[Record excerpts — start]

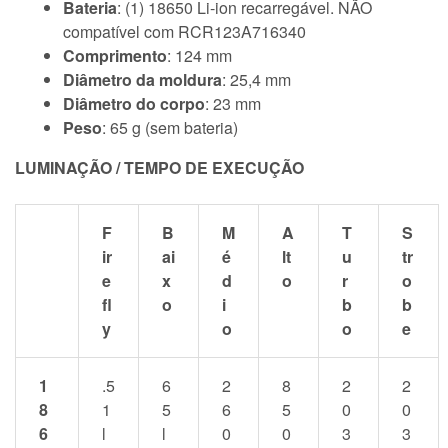
Bateria
: (1) 18650 Li-ion recarregável. NÃO
compatível com RCR123A716340
Comprimento
: 124 mm
Diâmetro da moldura
: 25,4 mm
Diâmetro do corpo
: 23 mm
Peso
: 65 g (sem bateria)
LUMINAÇÃO / TEMPO DE EXECUÇÃO
F
B
M
A
T
S
ir
ai
é
lt
u
tr
e
x
d
o
r
o
fl
o
i
b
b
y
o
o
e
1
.5
6
2
8
2
2
8
1
5
6
5
0
0
6
l
l
0
0
3
3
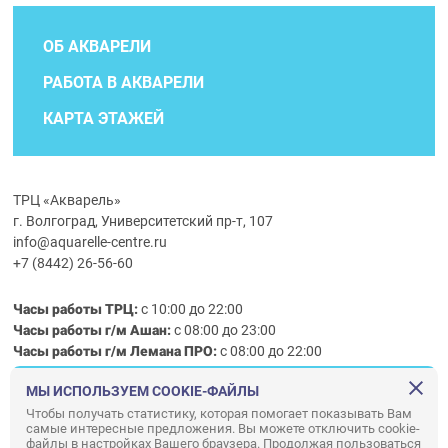
ОБ АКВАРЕЛИ
РАБОТА В АКВАРЕЛИ
КАРТА ЭТАЖЕЙ
ТРЦ «Акварель»
г. Волгоград, Университетский пр-т, 107
info@aquarelle-centre.ru
+7 (8442) 26-56-60
Часы работы ТРЦ:
с 10:00 до 22:00
Часы работы г/м Ашан:
с 08:00 до 23:00
Часы работы
г/м
Лемана ПРО
:
с 08:00 до 22:00
МЫ ИСПОЛЬЗУЕМ COOKIE-ФАЙЛЫ
Правила посещения ТРЦ «Акварель»
Чтобы получать статистику, которая помогает показывать Вам
самые интересные предложения. Вы можете отключить cookie-
ООО «АКВАРЕЛЬ»
файлы в настройках Вашего браузера. Продолжая пользоваться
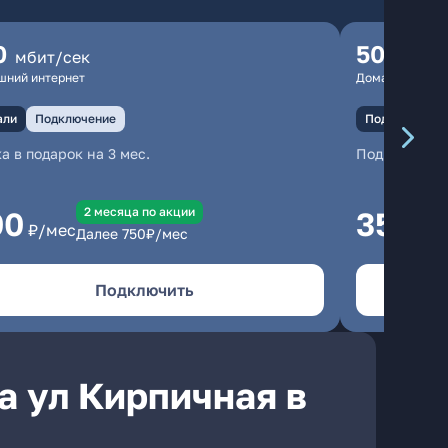
0
500
мбит/сек
мбит
шний интернет
Домашний инте
али
Подключение
Подключение
а в подарок на 3 мес.
Подключени
2 месяцa по акции
00
350
₽/мес
₽/м
Далее
750
₽/мес
Подключить
а ул Кирпичная в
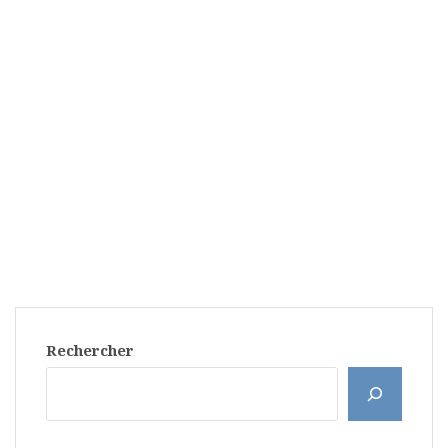
Rechercher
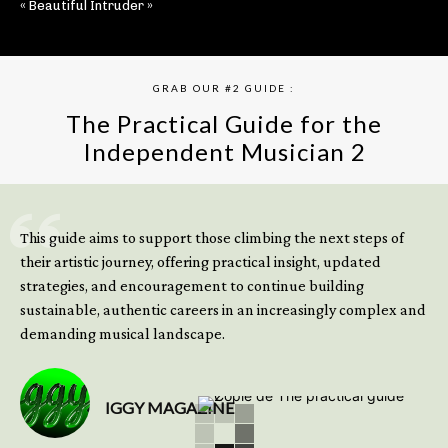
« Beautiful Intruder »
GRAB OUR #2 GUIDE :
The Practical Guide for the
Independent Musician 2
GET YOUR BOOK NOW
This guide aims to support those climbing the next steps of
their artistic journey, offering practical insight, updated
strategies, and encouragement to continue building
sustainable, authentic careers in an increasingly complex and
demanding musical landscape.
IGGY MAGAZINE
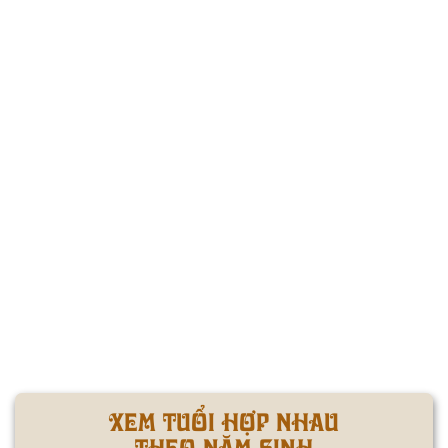
XEM TUỔI HỢP NHAU
THEO NĂM SINH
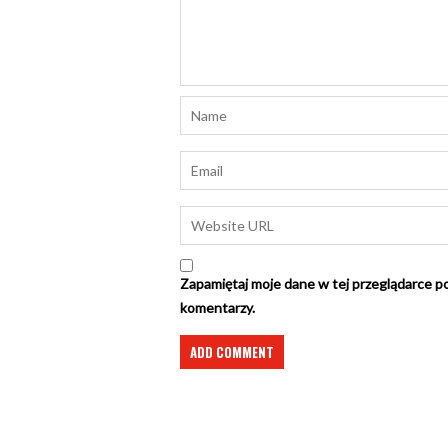
Zapamiętaj moje dane w tej przeglądarce po
komentarzy.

[Record excerpts — finish]

__What to work on__:
The material is to be written out word for word, and the pictures are to be left out.

__Task answer__:
Bateria
: (1) 18650 Li-ion recarregável. NÃO
compatível com RCR123A716340
Comprimento
: 124 mm
Diâmetro da moldura
: 25,4 mm
Diâmetro do corpo
: 23 mm
Peso
: 65 g (sem bateria)
LUMINAÇÃO / TEMPO DE EXECUÇÃO
F
B
M
A
T
S
ir
ai
é
lt
u
tr
e
x
d
o
r
o
fl
o
i
b
b
y
o
o
e
1
.5
6
2
8
2
2
8
1
5
6
5
0
0
6
l
l
0
0
3
3
ОБ АКВАРЕЛИ
РАБОТА В АКВАРЕЛИ
КАРТА ЭТАЖЕЙ
ТРЦ «Акварель»
г. Волгоград, Университетский пр-т, 107
info@aquarelle-centre.ru
+7 (8442) 26-56-60
Часы работы ТРЦ:
с 10:00 до 22:00
Часы работы г/м Ашан:
с 08:00 до 23:00
Часы работы
г/м
Лемана ПРО
:
с 08:00 до 22:00
МЫ ИСПОЛЬЗУЕМ COOKIE-ФАЙЛЫ
Правила посещения ТРЦ «Акварель»
Чтобы получать статистику, которая помогает показывать Вам
самые интересные предложения. Вы можете отключить cookie-
ООО «АКВАРЕЛЬ»
файлы в настройках Вашего браузера. Продолжая пользоваться
0
500
мбит/сек
мбит
шний интернет
Домашний инте
али
Подключение
Подключение
а в подарок на 3 мес.
Подключени
2 месяцa по акции
00
350
₽/мес
₽/м
Далее
750
₽/мес
Подключить
а ул Кирпичная в
Rechercher
« Beautiful Intruder »
GRAB OUR #2 GUIDE :
The Practical Guide for the
Independent Musician 2
GET YOUR BOOK NOW
This guide aims to support those climbing the next steps of
their artistic journey, offering practical insight, updated
strategies, and encouragement to continue building
sustainable, authentic careers in an increasingly complex and
demanding musical landscape.
IGGY MAGAZINE
XEM TUỔI HỢP NHAU
THEO NĂM SINH
Zapamiętaj moje dane w tej przeglądarce po
komentarzy.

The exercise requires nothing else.